As for why the experimental participants did not do better, the paper authors write that “some problems are sufficiently complex for people that the binding constraint is not low effort and reliance on intuitions but instead a lack of conceptual problem solving skills”
7.5 Experiment 5
Gneezy and List (2006) hired experimental participants to perform either data entry to computerise the holdings of a small library, or to undertake door-to-door fundraising.

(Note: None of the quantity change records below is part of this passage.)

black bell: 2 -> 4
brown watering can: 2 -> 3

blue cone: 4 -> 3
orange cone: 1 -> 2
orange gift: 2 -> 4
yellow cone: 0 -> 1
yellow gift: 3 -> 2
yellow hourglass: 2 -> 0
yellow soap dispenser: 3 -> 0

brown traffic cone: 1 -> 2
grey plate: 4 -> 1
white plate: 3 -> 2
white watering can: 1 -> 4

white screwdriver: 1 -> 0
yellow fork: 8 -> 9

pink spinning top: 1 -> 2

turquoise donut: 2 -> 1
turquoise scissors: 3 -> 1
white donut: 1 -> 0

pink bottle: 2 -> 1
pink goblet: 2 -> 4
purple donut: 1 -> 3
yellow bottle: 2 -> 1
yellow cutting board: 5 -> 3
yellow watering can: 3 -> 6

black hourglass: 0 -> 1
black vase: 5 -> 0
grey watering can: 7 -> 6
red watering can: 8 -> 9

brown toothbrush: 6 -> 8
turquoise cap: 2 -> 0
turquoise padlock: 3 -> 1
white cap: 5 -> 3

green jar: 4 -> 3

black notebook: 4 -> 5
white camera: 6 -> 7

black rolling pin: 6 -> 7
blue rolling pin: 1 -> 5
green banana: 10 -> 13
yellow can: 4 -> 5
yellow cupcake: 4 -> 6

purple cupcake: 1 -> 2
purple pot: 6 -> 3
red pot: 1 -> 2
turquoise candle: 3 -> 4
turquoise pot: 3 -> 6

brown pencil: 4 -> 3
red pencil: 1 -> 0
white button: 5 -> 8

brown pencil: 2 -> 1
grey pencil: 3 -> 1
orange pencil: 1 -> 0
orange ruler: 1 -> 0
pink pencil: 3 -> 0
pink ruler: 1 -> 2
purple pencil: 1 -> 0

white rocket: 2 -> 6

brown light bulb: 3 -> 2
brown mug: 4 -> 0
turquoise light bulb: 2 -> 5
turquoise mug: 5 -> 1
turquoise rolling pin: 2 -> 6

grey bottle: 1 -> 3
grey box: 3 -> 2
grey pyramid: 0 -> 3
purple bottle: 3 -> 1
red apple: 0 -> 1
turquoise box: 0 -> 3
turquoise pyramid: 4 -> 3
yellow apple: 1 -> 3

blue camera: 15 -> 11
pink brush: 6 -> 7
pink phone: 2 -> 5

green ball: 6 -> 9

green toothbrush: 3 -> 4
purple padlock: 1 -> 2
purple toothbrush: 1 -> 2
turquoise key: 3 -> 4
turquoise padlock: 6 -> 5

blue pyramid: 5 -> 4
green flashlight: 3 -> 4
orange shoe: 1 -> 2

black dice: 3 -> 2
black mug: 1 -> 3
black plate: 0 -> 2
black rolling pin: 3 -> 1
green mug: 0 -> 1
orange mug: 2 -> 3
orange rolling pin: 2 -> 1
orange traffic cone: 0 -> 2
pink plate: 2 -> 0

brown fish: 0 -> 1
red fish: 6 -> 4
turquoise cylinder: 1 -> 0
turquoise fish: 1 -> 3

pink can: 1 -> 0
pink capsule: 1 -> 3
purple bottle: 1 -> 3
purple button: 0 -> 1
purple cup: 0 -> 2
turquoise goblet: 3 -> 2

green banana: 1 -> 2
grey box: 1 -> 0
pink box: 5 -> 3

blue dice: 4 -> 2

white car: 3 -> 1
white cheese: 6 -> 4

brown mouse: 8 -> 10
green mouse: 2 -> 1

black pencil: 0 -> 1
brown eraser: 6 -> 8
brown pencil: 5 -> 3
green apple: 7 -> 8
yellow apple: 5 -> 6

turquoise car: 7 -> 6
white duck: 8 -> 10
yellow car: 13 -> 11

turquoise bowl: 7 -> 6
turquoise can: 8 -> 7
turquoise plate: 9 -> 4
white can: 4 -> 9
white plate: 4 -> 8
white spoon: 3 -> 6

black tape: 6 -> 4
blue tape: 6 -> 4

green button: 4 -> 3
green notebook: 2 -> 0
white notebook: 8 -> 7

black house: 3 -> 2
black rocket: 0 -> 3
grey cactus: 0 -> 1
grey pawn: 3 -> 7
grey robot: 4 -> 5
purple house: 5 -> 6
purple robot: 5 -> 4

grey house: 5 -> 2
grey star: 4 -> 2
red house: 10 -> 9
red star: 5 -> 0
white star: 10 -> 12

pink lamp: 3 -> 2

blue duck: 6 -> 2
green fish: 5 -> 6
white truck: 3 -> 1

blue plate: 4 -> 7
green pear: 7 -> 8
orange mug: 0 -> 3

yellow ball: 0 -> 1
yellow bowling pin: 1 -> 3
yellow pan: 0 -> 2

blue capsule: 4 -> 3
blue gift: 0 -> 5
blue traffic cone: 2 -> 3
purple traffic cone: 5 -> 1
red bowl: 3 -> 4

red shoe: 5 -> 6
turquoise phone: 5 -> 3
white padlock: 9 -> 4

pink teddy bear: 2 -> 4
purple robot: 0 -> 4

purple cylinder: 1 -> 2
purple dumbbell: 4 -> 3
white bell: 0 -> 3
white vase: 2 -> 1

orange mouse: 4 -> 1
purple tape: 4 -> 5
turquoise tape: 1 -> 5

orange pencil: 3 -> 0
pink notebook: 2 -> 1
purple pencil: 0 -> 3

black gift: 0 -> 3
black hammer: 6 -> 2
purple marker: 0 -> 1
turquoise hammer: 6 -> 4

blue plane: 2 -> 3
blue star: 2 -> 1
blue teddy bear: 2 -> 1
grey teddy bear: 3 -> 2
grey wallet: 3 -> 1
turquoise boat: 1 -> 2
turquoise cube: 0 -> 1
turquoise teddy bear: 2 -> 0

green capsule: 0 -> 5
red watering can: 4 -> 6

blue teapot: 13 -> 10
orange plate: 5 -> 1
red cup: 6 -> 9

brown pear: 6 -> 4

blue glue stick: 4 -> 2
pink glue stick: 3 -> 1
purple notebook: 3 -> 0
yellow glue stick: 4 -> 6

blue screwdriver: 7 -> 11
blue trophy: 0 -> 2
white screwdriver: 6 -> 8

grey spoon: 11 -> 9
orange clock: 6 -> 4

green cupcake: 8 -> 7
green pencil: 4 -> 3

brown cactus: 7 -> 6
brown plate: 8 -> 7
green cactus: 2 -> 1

The advertisement for the position included the hourly rate they would be paid for the six hours of work, $12 and $10 per hour for the two roles respectively.
In both cases, a treatment group of employees was then told at the beginning of their employment that they would be paid a higher hourly rate of $20. The employees doing data entry boosted their effort in response markedly over the first 90 minutes, after which their effort became indistinguishable from those still paid $12 per hour. Similarly, the fundraisers who received the surprise pay increase raised much more money in the first few hours of the task, but after that were indistinguishable from those still paid $10 per hour.